When Montucla, in his edition of Ozanam's Recreations in Mathematics, declared that "No more than three right-angled triangles, equal to each other, can be found in whole numbers, but we may find as many as we choose in fractions," he curiously overlooked the obvious fact that if you give all your sides a common denominator and then cancel that denominator you have the required answer in integers!

Every reader should know that if we take any two numbers, m and n, then m² + n², m² - n², and 2mn will be the three sides of a rational right-angled triangle. 
Here m and n are called generating numbers. 
To form three such triangles of equal area, we use the following simple formula, where m is the greater number:

mn + m² + n² = a
m² - n² = b
2mn + n² = c

Now, if we form three triangles from the following pairs of generators, a and b, a and c, a and b + c, they will all be of equal area. This is the little problem respecting which Lewis Carroll says in his diary (see his Life and Letters by Collingwood, p. 343), "Sat up last night till 4 a.m., over a tempting problem, sent me from New York, 'to find three equal rational-sided right-angled triangles.' I found two ... but could not find three!"

The following is a subtle formula by means of which we may always find a R.A.T. equal in area to any given R.A.T.
Let z = hypotenuse, b = base, h = height, a = area of the given triangle; then all we have to do is to form a R.A.T. from the generators z² and 4a, and give each side the denominator 2z (b² - h²), and we get the required answer in fractions. 
If we multiply all three sides of the original triangle by the denominator, we shall get at once a solution in whole numbers.

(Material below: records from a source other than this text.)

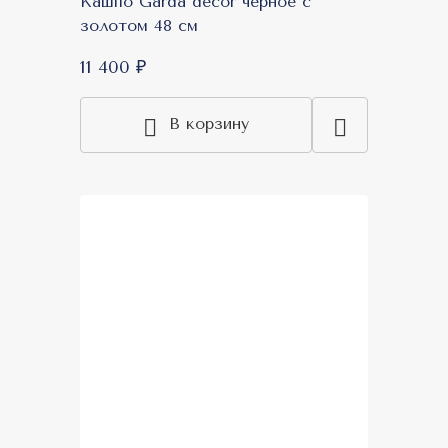
Кашпо Garda decor черное с
золотом 48 см
11 400 ₽
В корзину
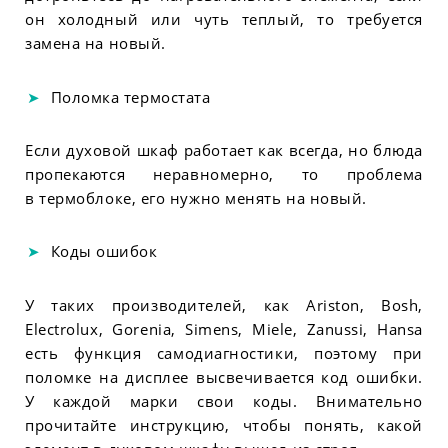
он холодный или чуть теплый, то требуется
замена на новый.
Поломка термостата
Если духовой шкаф работает как всегда, но блюда
пропекаются неравномерно, то проблема
в термоблоке, его нужно менять на новый.
Коды ошибок
У таких производителей, как Ariston, Bosh,
Electrolux, Gorenia, Simens, Miele, Zanussi, Hansa
есть функция самодиагностики, поэтому при
поломке на дисплее высвечивается код ошибки.
У каждой марки свои коды. Внимательно
прочитайте инструкцию, чтобы понять, какой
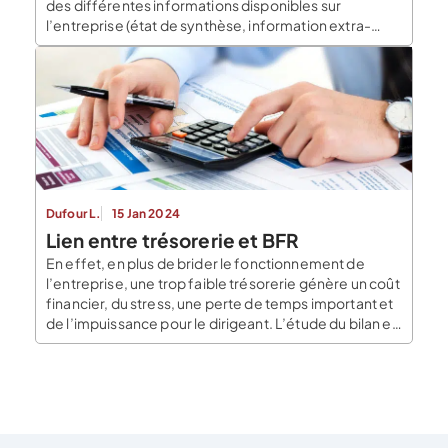
des différentes informations disponibles sur
l’entreprise (état de synthèse, information extra-
comptable, etc.). Pourquoi calculer un ratio ? Calculer
un ratio est essentiel pour toute entreprise, quel que
soit son statut juridique, sa taille, ou son […]
Dufour L.
15 Jan 2024
Lien entre trésorerie et BFR
En effet, en plus de brider le fonctionnement de
l’entreprise, une trop faible trésorerie génère un coût
financier, du stress, une perte de temps important et
de l’impuissance pour le dirigeant. L’étude du bilan et
des flux financiers au travers d’indicateurs comme le
fonds de roulement et le BFR (Besoin en Fonds de
Roulement) ne sont pas […]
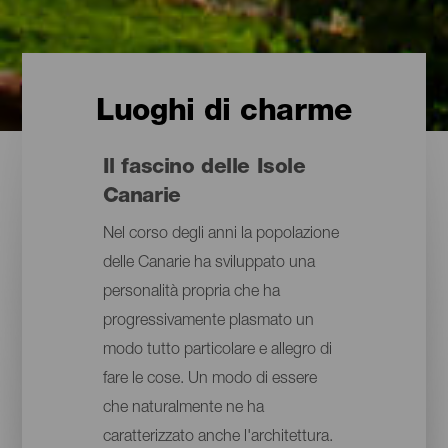
Luoghi di charme
Il fascino delle Isole
Canarie
Nel corso degli anni la popolazione
delle Canarie ha sviluppato una
personalità propria che ha
progressivamente plasmato un
modo tutto particolare e allegro di
fare le cose. Un modo di essere
che naturalmente ne ha
caratterizzato anche l'architettura.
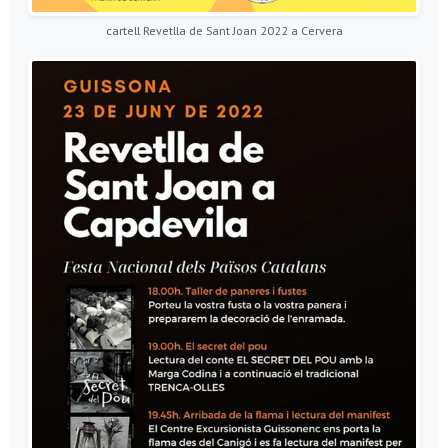
cartell Revetlla de Sant Joan 2022 a Cervera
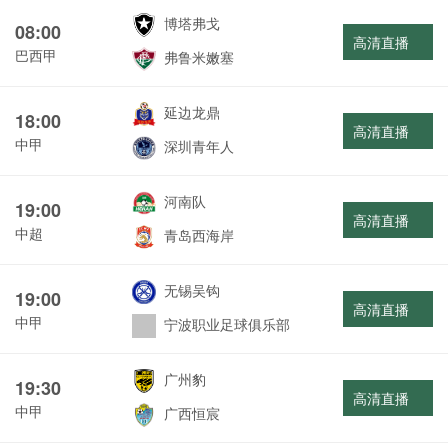
博塔弗戈
08:00
高清直播
巴西甲
弗鲁米嫩塞
延边龙鼎
18:00
高清直播
中甲
深圳青年人
河南队
19:00
高清直播
中超
青岛西海岸
无锡吴钩
19:00
高清直播
中甲
宁波职业足球俱乐部
广州豹
19:30
高清直播
中甲
广西恒宸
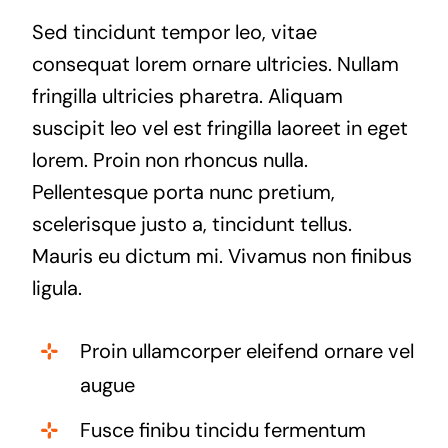
Sed tincidunt tempor leo, vitae
consequat lorem ornare ultricies. Nullam
fringilla ultricies pharetra. Aliquam
suscipit leo vel est fringilla laoreet in eget
lorem. Proin non rhoncus nulla.
Pellentesque porta nunc pretium,
scelerisque justo a, tincidunt tellus.
Mauris eu dictum mi. Vivamus non finibus
ligula.
Proin ullamcorper eleifend ornare vel
augue
Fusce finibu tincidu fermentum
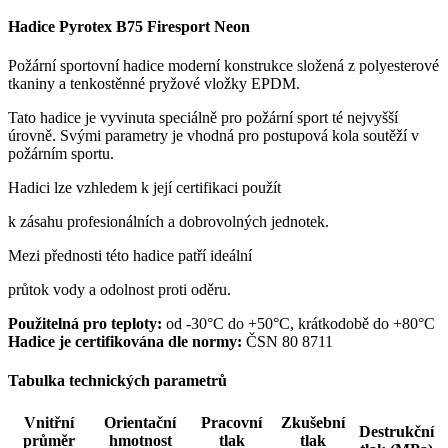
Hadice Pyrotex B75 Firesport Neon
Požární sportovní hadice moderní konstrukce složená z polyesterové
tkaniny a tenkostěnné pryžové vložky EPDM.
Tato hadice je vyvinuta speciálně pro požární sport té nejvyšší
úrovně. Svými parametry je vhodná pro postupová kola soutěží v
požárním sportu.
Hadici lze vzhledem k její certifikaci použít
k zásahu profesionálních a dobrovolných jednotek.
Mezi přednosti této hadice patří ideální
průtok vody a odolnost proti oděru.
Použitelná pro teploty:
od -30°C do +50°C, krátkodobě do +80°C
Hadice je certifikována dle normy:
ČSN 80 8711
Tabulka technických parametrů
Vnitřní
Orientační
Pracovní
Zkušební
Destrukční
průměr
hmotnost
tlak
tlak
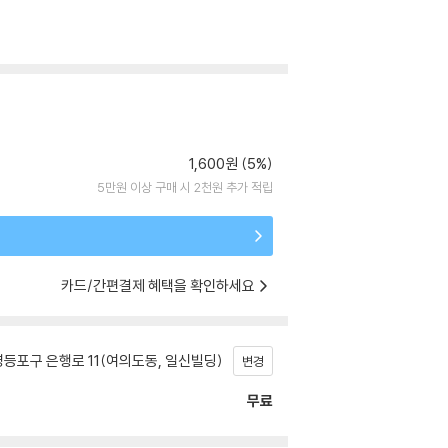
1,600원 (5%)
5만원 이상 구매 시 2천원 추가 적립
카드/간편결제 혜택을 확인하세요
등포구 은행로 11(여의도동, 일신빌딩)
변경
무료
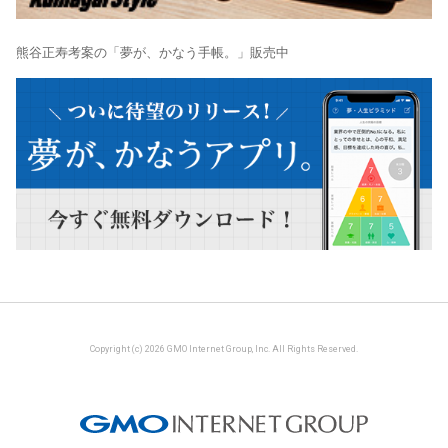
熊谷正寿考案の「夢が、かなう手帳。」販売中
Copyright (c) 2026 GMO Internet Group, Inc. All Rights Reserved.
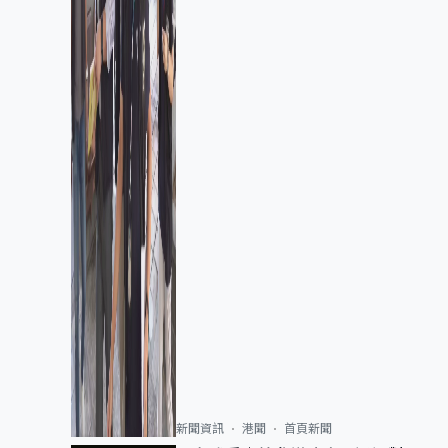
新聞資訊
港聞
首頁新聞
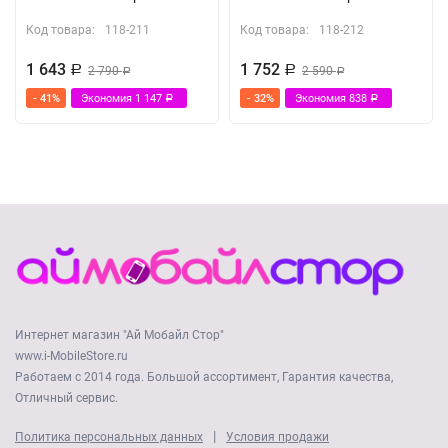
Код товара:
118-211
Код товара:
118-212
1 643
1 752
Р
2 790
Р
2 590
Р
Р
- 41%
Экономия
1 147
- 32%
Экономия
838
Р
Р
Интернет магазин "Ай Мобайл Стор"
www.i-MobileStore.ru
Работаем с 2014 года. Большой ассортимент, Гарантия качества,
Отличный сервис.
|
Политика персональных данных
Условия продажи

The answer to our puzzle in smallest possible numbers is as follows:

The area in every case is 341,880 square furlongs. 
I must here refrain from showing fully how I get these figures. I will explain, however, that the first three triangles are obtained, in the manner shown, from the numbers 3 and 4, which give the generators 37, 7; 37, 33; 37, 40. 
These three pairs of numbers solve the indeterminate equation, a³b - b³a = 341,880. 
If we can find another pair of values, the thing is done. These values are 56, 55, which generators give the last triangle. 
The next best answer that I have found is derived from 5 and 6, which give the generators 91, 11; 91, 85; 91, 96. 
The fourth pair of values is 63, 42.

The reader will understand from what I have written above that there is no limit to the number of rational-sided R.A.T.'s of equal area that may be found in whole numbers.